By Benjamin Chiou
Date: Wednesday 08 Oct 2025
(Sharecast News) - European stock markets moved slightly higher on Wednesday morning, pushing back into record territory despite data showing a big drop in German industrial production.
The pan-European Stoxx 600 was up 0.3% at 570.74 by 0932 CEST, with all major indices across the continent registering small gains.
The Stoxx 600, which hit a new record closing high of 570.45 on Friday, has been rangebound since the start of the week as investors scaled back their risk appetite amid a mounting political crisis in France.
President Emmanuel Macron is now facing calls to hold a snap election following the abrupt exit of newly appointed prime minister Sebastien Lecornu on Monday. Lecornu has now been tasked with holding talks with various parties in an attempt to form a new government, though the pressure is now mounting on Macron to resign in order to end the ongoing political gridlock.
"What began as a deadlock in France has morphed into a slow-motion leadership crisis. Prime Minister Lecornu's attempts at coalition salvage are unraveling, while Macron's former allies now speak of resignation gambits and 'obstinacy in clinging to power'," said Stephen Innes, managing partner at SPI Asset Management.

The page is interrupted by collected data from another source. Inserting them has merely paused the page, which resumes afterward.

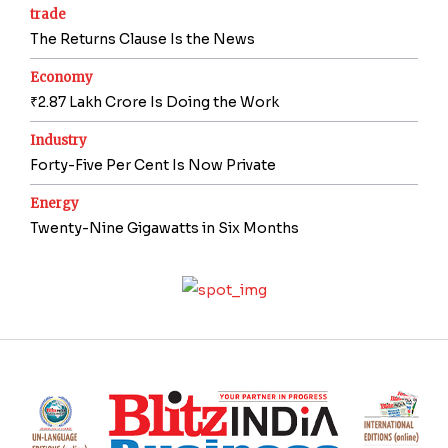
trade
The Returns Clause Is the News
Economy
₹2.87 Lakh Crore Is Doing the Work
Industry
Forty-Five Per Cent Is Now Private
Energy
Twenty-Nine Gigawatts in Six Months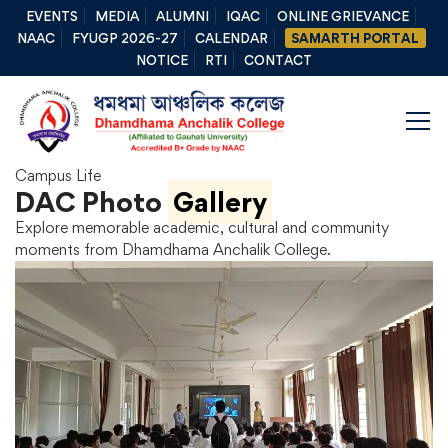
EVENTS
MEDIA
ALUMNI
IQAC
ONLINE GRIEVANCE
NAAC
FYUGP 2026-27
CALENDAR
SAMARTH PORTAL
NOTICE
RTI
CONTACT
Campus Life
DAC Photo
Gallery
Explore memorable academic, cultural and community
moments from Dhamdhama Anchalik College.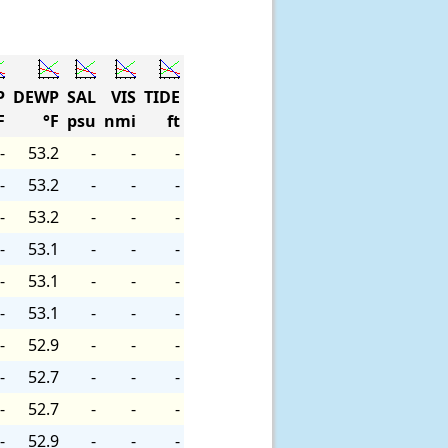
P
DEWP
SAL
VIS
TIDE
F
°F
psu
nmi
ft
-
53.2
-
-
-
-
53.2
-
-
-
-
53.2
-
-
-
-
53.1
-
-
-
-
53.1
-
-
-
-
53.1
-
-
-
-
52.9
-
-
-
-
52.7
-
-
-
-
52.7
-
-
-
-
52.9
-
-
-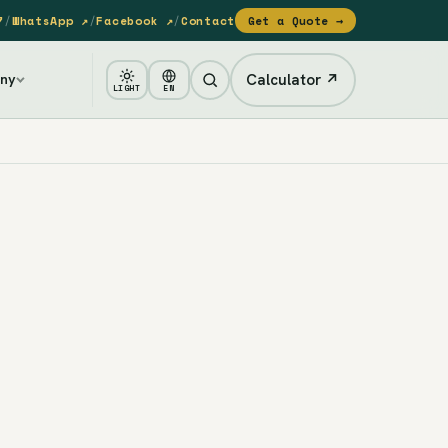
7
/
WhatsApp ↗
/
Facebook ↗
/
Contact
Get a Quote →
Calculator ↗
ny
LIGHT
EN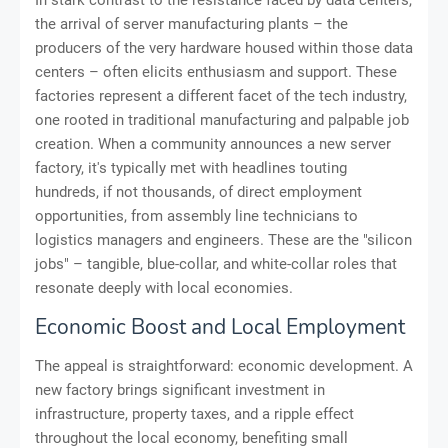
In stark contrast to the resistance faced by data centers,
the arrival of server manufacturing plants – the
producers of the very hardware housed within those data
centers – often elicits enthusiasm and support. These
factories represent a different facet of the tech industry,
one rooted in traditional manufacturing and palpable job
creation. When a community announces a new server
factory, it's typically met with headlines touting
hundreds, if not thousands, of direct employment
opportunities, from assembly line technicians to
logistics managers and engineers. These are the "silicon
jobs" – tangible, blue-collar, and white-collar roles that
resonate deeply with local economies.
Economic Boost and Local Employment
The appeal is straightforward: economic development. A
new factory brings significant investment in
infrastructure, property taxes, and a ripple effect
throughout the local economy, benefiting small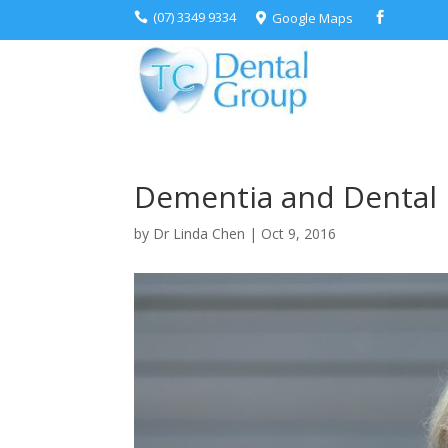
(07) 3349 9334
Google Maps



Dementia and Dental 
by
Dr Linda Chen
|
Oct 9, 2016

"This kind of domestic spectacle doesn't just weigh on approval ratings - it seeps into markets, undermining confidence in Europe's ability to hold its fiscal centre."
In economic data, German industrial output dropped 4.3% in August, erasing a revised 1.3% increase in July, according to Destatis on Wednesday. That was the sharpest monthly decrease since March 2022, and well under the consensus forecast of -1.0%. A sharp fall in output across the automotive industry, Germany's largest industrial branch, was largely to blame, with production down 18.5% from July - though partly due to a the combination of annual plant closures for holidays and production changeovers.
In equity news, London-listed motor finance lenders gained after the financial regulator ruled that they are to pay out £11bn in compensation to customers following a probe into "unfair" practices. The redress, which works out to an average £700 per customer, is lower than the £950 originally earmarked, lifting shares of Lloyds, Close Brothers and Barclays.
BMW was a heavy faller after the German auto giant cut its financial guidance for the year, blaming tariffs and weak sales in China.